Exercise directions. Under this line are the records; write out word for word the part that begins at the line containing "thumb mcp: (1073, 776)" and ends at the line containing "thumb tip: (954, 723)", and no more.

Study material.
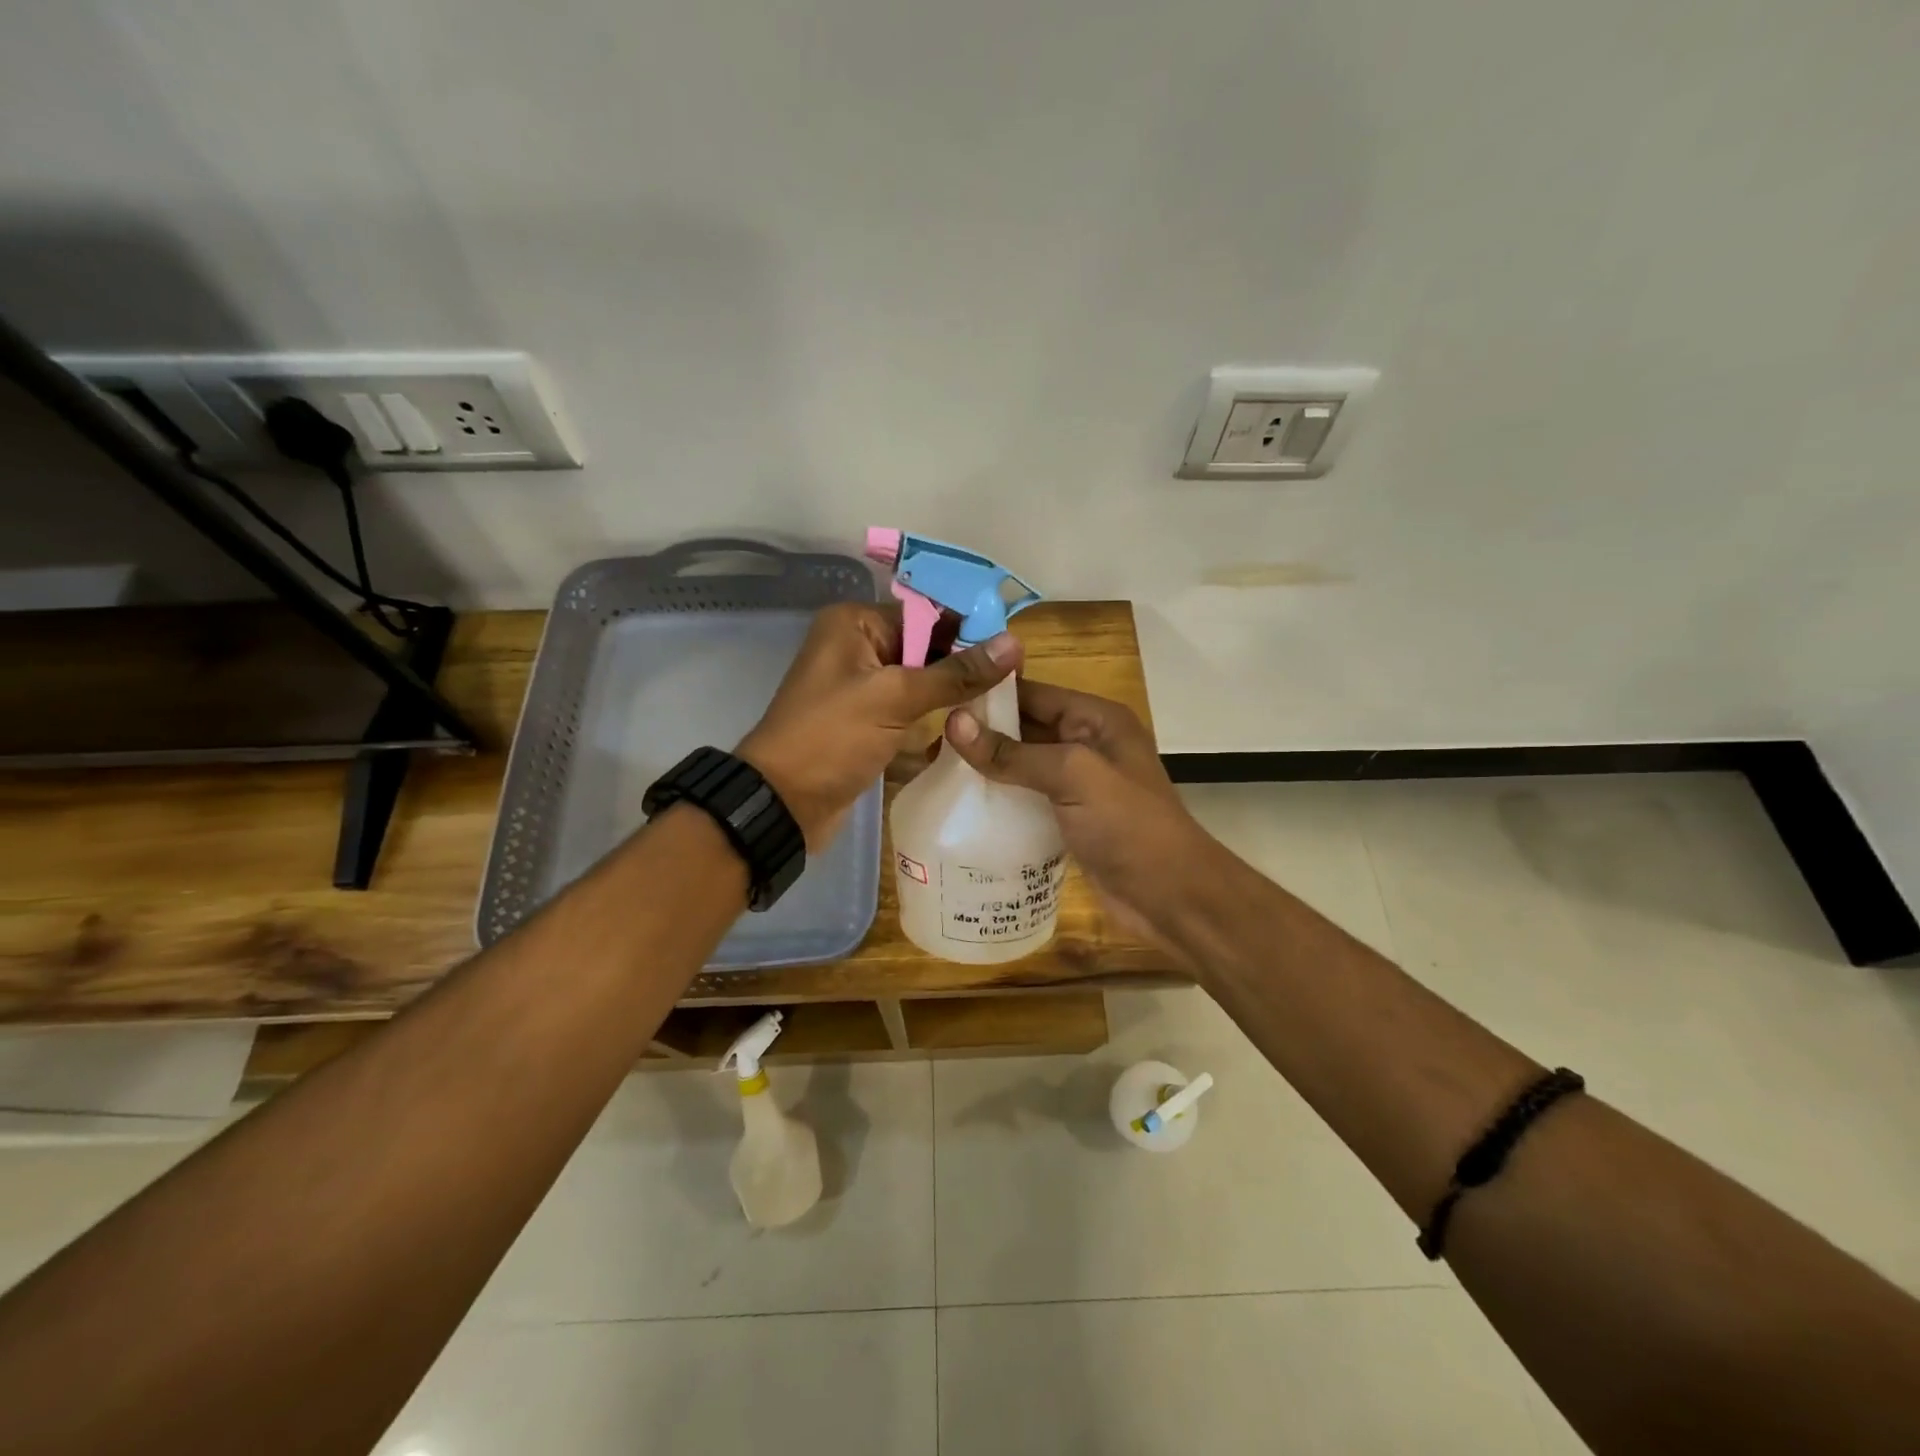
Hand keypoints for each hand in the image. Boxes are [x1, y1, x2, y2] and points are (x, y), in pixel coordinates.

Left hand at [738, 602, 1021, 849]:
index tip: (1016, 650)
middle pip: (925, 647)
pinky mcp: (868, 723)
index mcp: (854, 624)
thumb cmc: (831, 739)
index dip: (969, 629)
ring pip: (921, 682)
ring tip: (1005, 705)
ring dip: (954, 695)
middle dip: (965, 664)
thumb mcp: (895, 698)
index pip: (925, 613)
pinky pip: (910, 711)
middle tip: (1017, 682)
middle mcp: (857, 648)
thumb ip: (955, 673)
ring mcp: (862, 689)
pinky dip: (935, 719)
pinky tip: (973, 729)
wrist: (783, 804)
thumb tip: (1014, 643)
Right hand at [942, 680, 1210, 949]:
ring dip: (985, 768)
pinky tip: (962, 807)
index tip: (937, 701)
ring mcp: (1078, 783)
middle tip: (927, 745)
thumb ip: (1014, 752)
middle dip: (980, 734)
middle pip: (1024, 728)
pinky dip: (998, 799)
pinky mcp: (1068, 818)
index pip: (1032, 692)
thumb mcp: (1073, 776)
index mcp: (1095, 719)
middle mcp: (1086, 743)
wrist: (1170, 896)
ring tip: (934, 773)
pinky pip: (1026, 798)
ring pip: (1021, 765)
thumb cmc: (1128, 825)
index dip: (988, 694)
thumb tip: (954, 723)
---
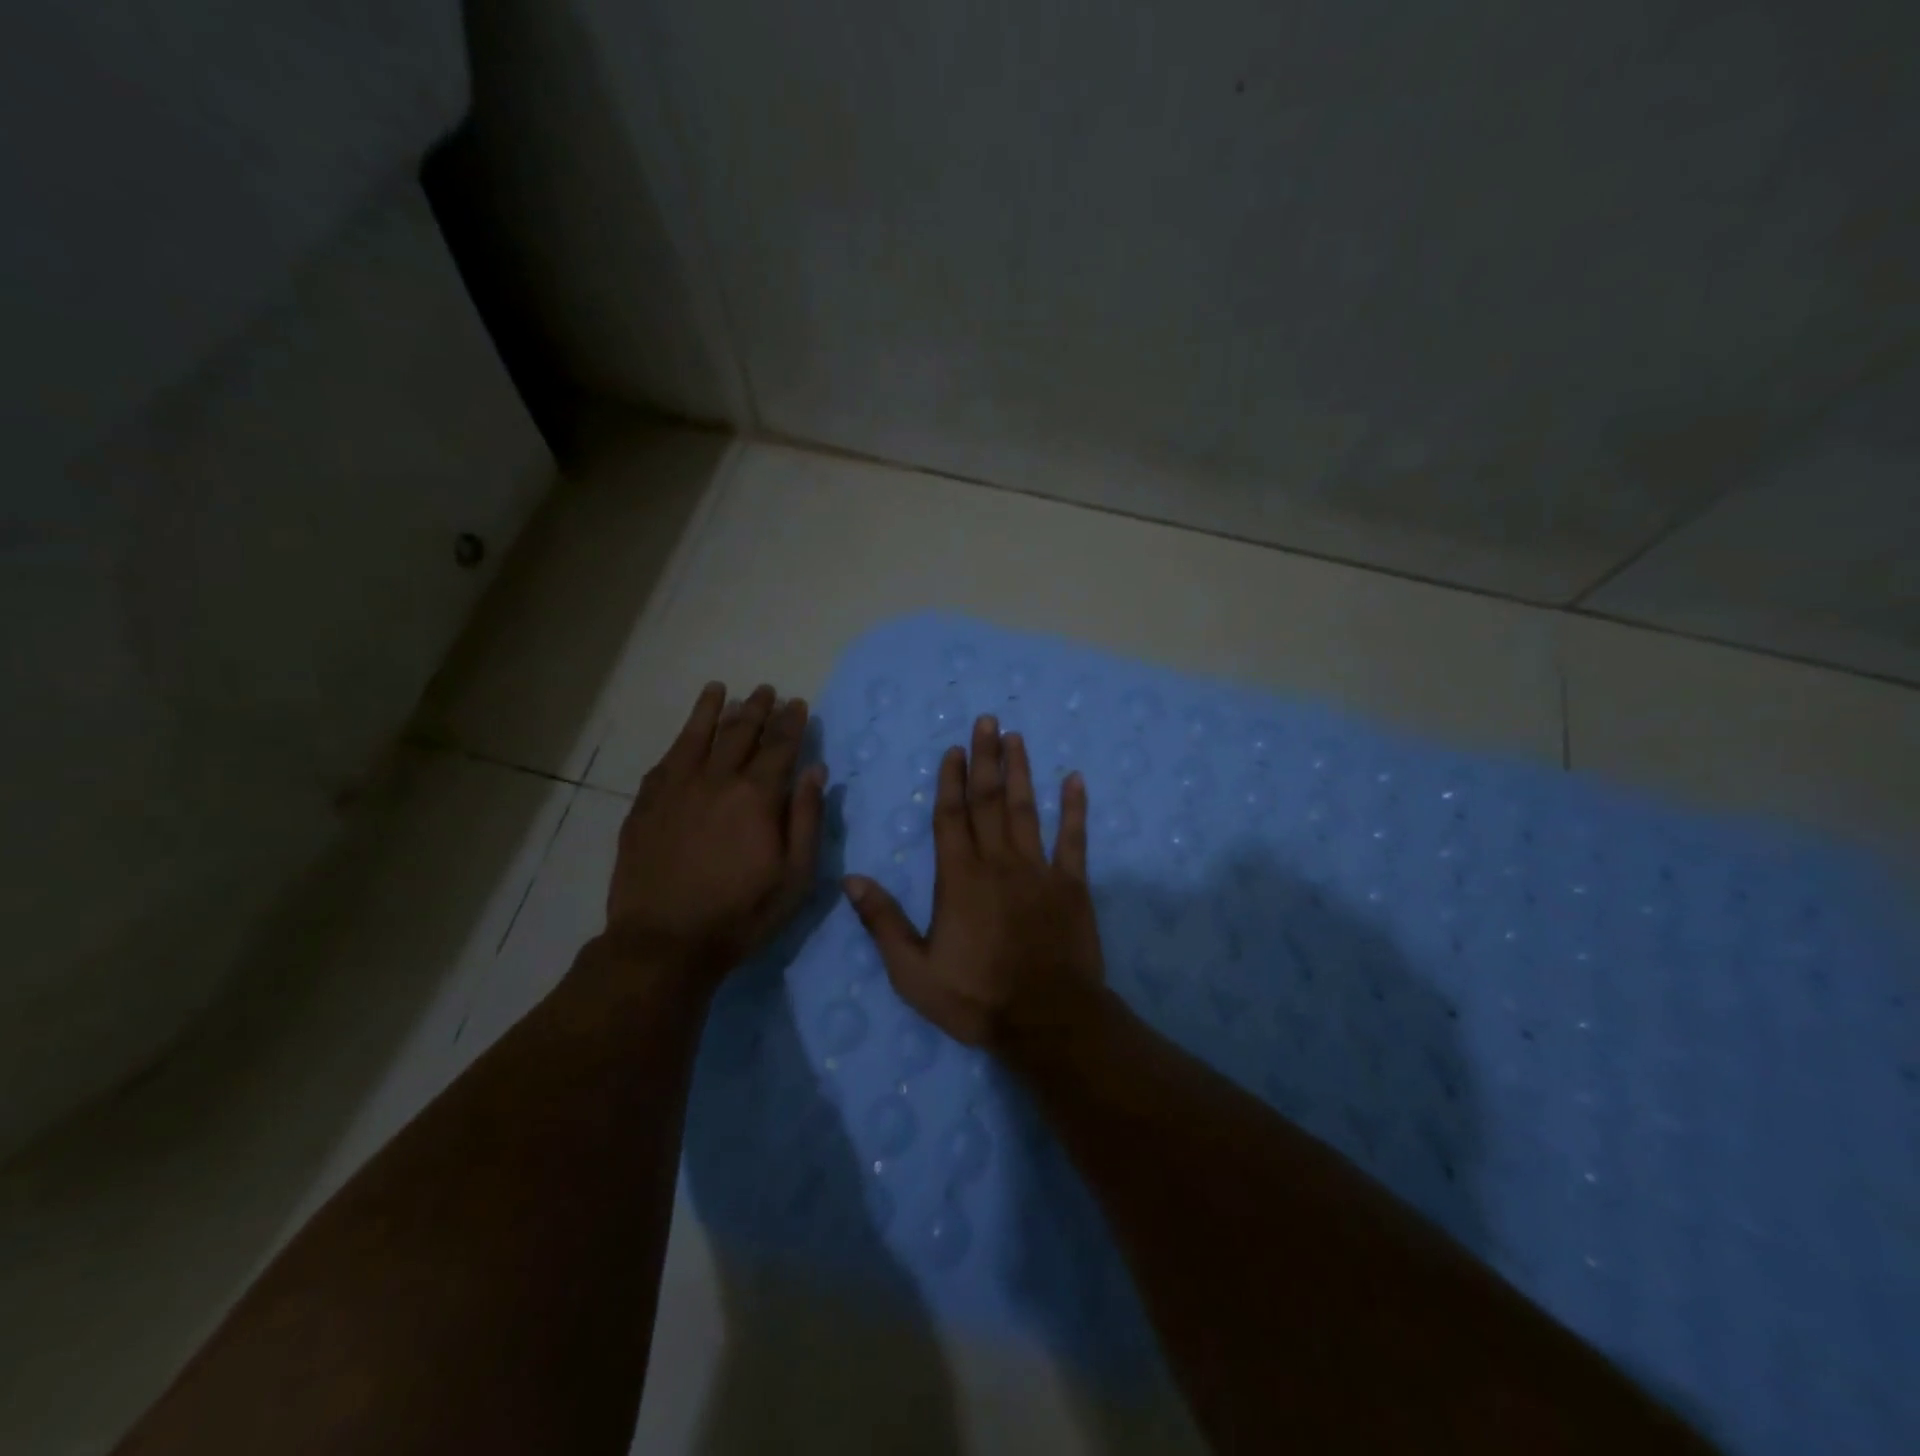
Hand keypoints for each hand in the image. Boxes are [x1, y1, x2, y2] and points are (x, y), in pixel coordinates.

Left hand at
--
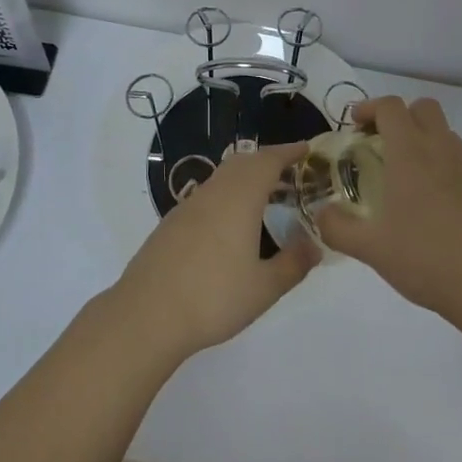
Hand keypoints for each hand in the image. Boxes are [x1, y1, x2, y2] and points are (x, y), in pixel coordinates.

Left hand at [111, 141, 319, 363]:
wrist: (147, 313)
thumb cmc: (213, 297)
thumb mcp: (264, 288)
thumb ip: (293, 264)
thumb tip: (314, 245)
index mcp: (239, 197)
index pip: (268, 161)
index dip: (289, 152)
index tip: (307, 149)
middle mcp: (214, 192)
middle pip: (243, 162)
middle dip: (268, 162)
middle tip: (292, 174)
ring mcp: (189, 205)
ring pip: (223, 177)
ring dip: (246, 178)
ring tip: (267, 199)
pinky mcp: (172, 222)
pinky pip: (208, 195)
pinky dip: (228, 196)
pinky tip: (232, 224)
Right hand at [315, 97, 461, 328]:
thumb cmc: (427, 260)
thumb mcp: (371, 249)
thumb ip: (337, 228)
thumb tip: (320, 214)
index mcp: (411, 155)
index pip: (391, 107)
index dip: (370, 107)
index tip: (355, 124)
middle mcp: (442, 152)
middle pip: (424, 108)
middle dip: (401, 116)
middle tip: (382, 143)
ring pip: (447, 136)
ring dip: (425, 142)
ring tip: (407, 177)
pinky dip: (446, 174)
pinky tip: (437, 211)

Solution to this exercise.
thumb mcp: (1073, 776)
index mcp: (1095, 719)
middle mcp: (1086, 743)
wrist: (1170, 896)
ring tip: (934, 773)
pinky pip: (1026, 798)
ring pip: (1021, 765)
thumb cmc: (1128, 825)
index dip: (988, 694)
thumb tip: (954, 723)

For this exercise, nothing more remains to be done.